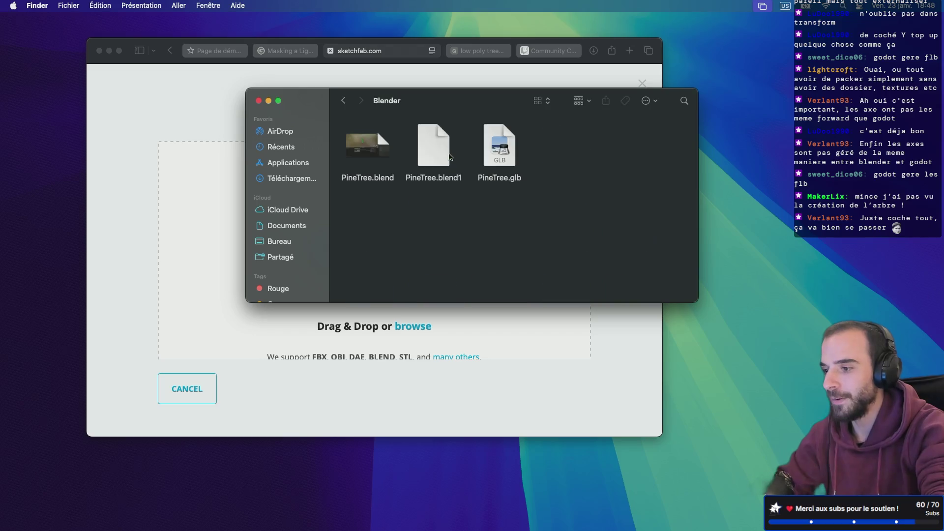
pyautogui.moveTo(440, 108); pyautogui.dragTo(636, 138)
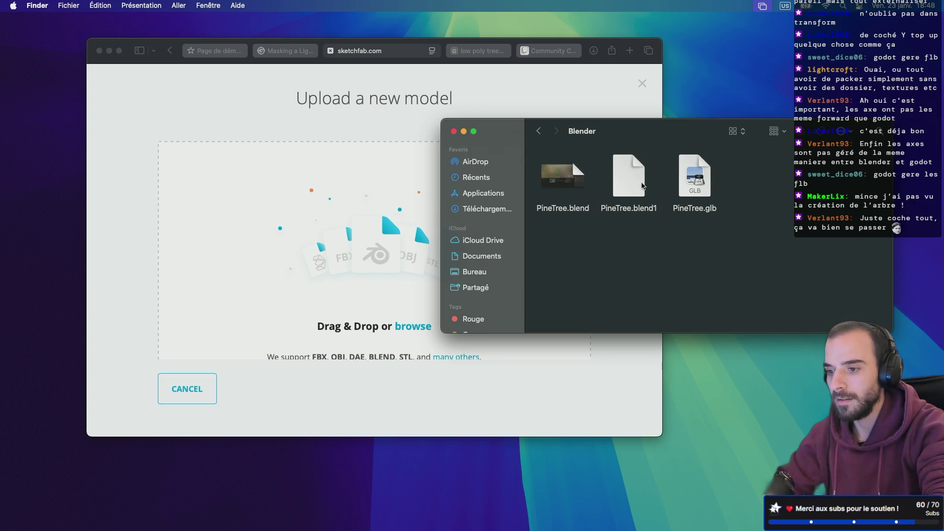
pyautogui.moveTo(693, 194); pyautogui.dragTo(370, 252)
pyautogui.click(329, 104)
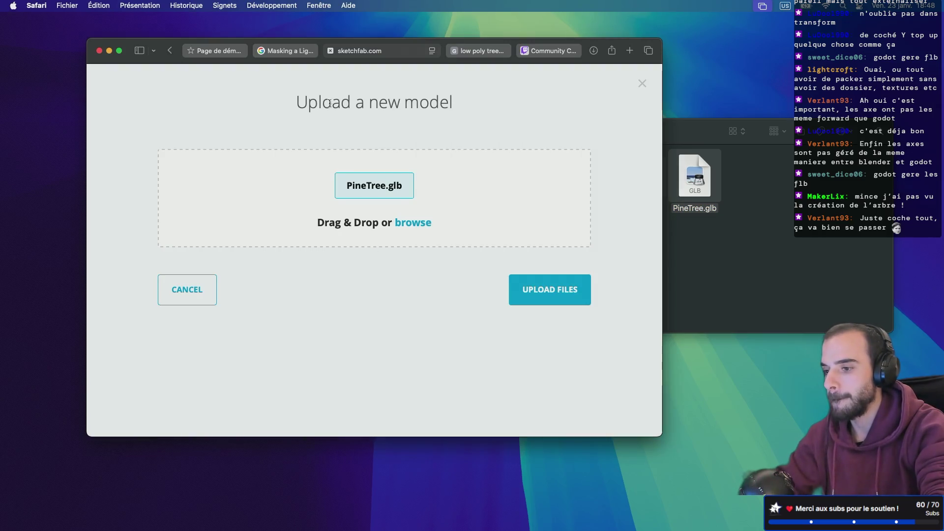
# Upload PineTree.glb, maximize Safari, then load and orbit the tree's 3D preview.
pyautogui.click(519, 288)
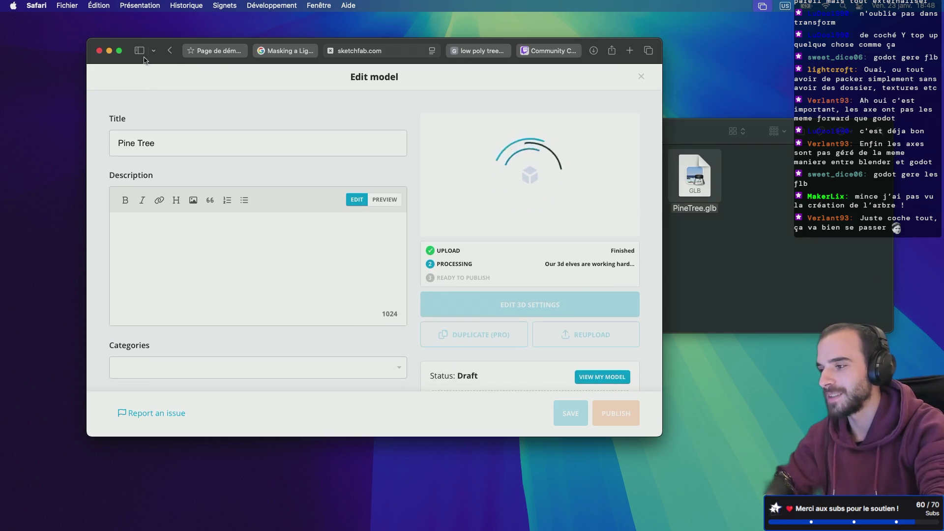
pyautogui.click(120, 52)
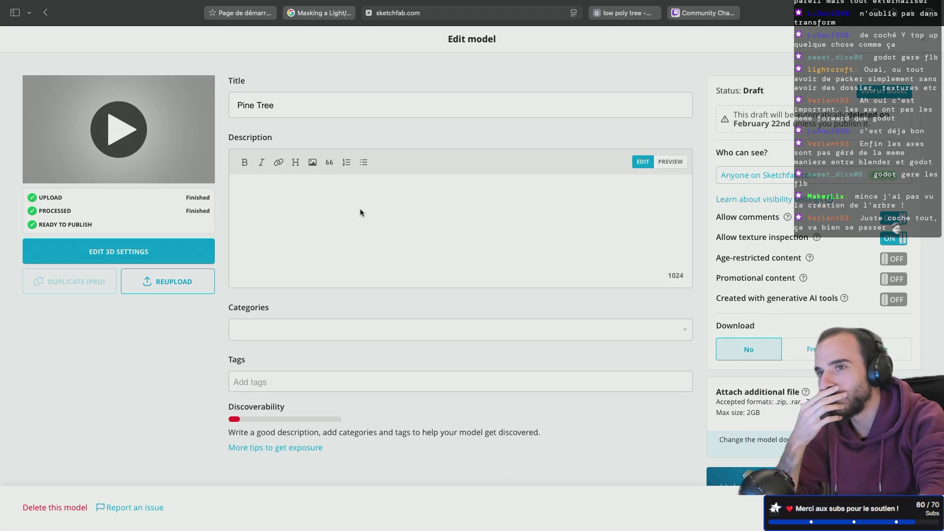
pyautogui.click(134, 146)
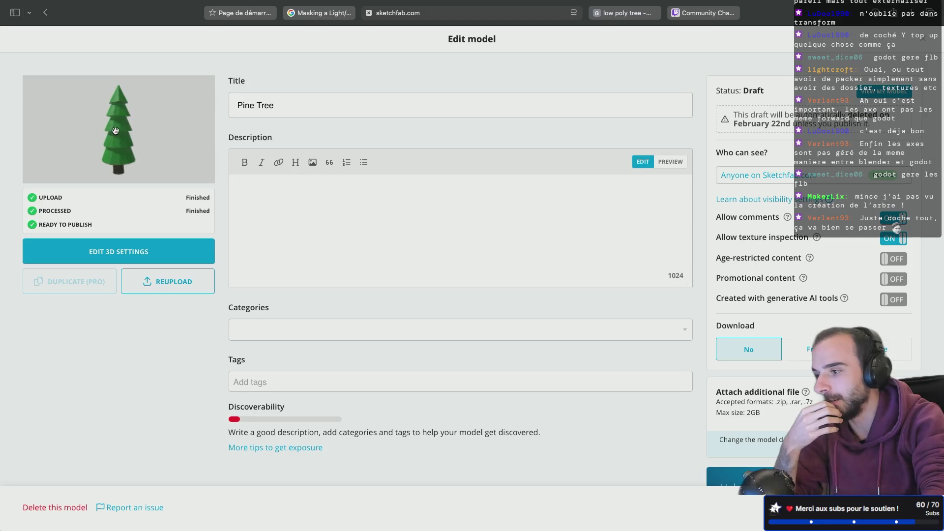
pyautogui.moveTo(95, 137)
pyautogui.mouseDown()
pyautogui.moveTo(69, 152)
pyautogui.moveTo(184, 150)
pyautogui.moveTo(117, 157)
pyautogui.mouseUp()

───

_What you should do_. Beginning with the line that includes "# Upload PineTree.glb, maximize" and ending with the last line of the material, reproduce those lines exactly and nothing else, with no pictures.

_Result of this exercise_.
# Upload PineTree.glb, maximize Safari, then load and orbit the tree's 3D preview.
pyautogui.click(519, 288)
pyautogui.click(120, 52)
pyautogui.click(134, 146)
pyautogui.moveTo(95, 137)
pyautogui.mouseDown()
pyautogui.moveTo(69, 152)
pyautogui.moveTo(184, 150)
pyautogui.moveTo(117, 157)
pyautogui.mouseUp()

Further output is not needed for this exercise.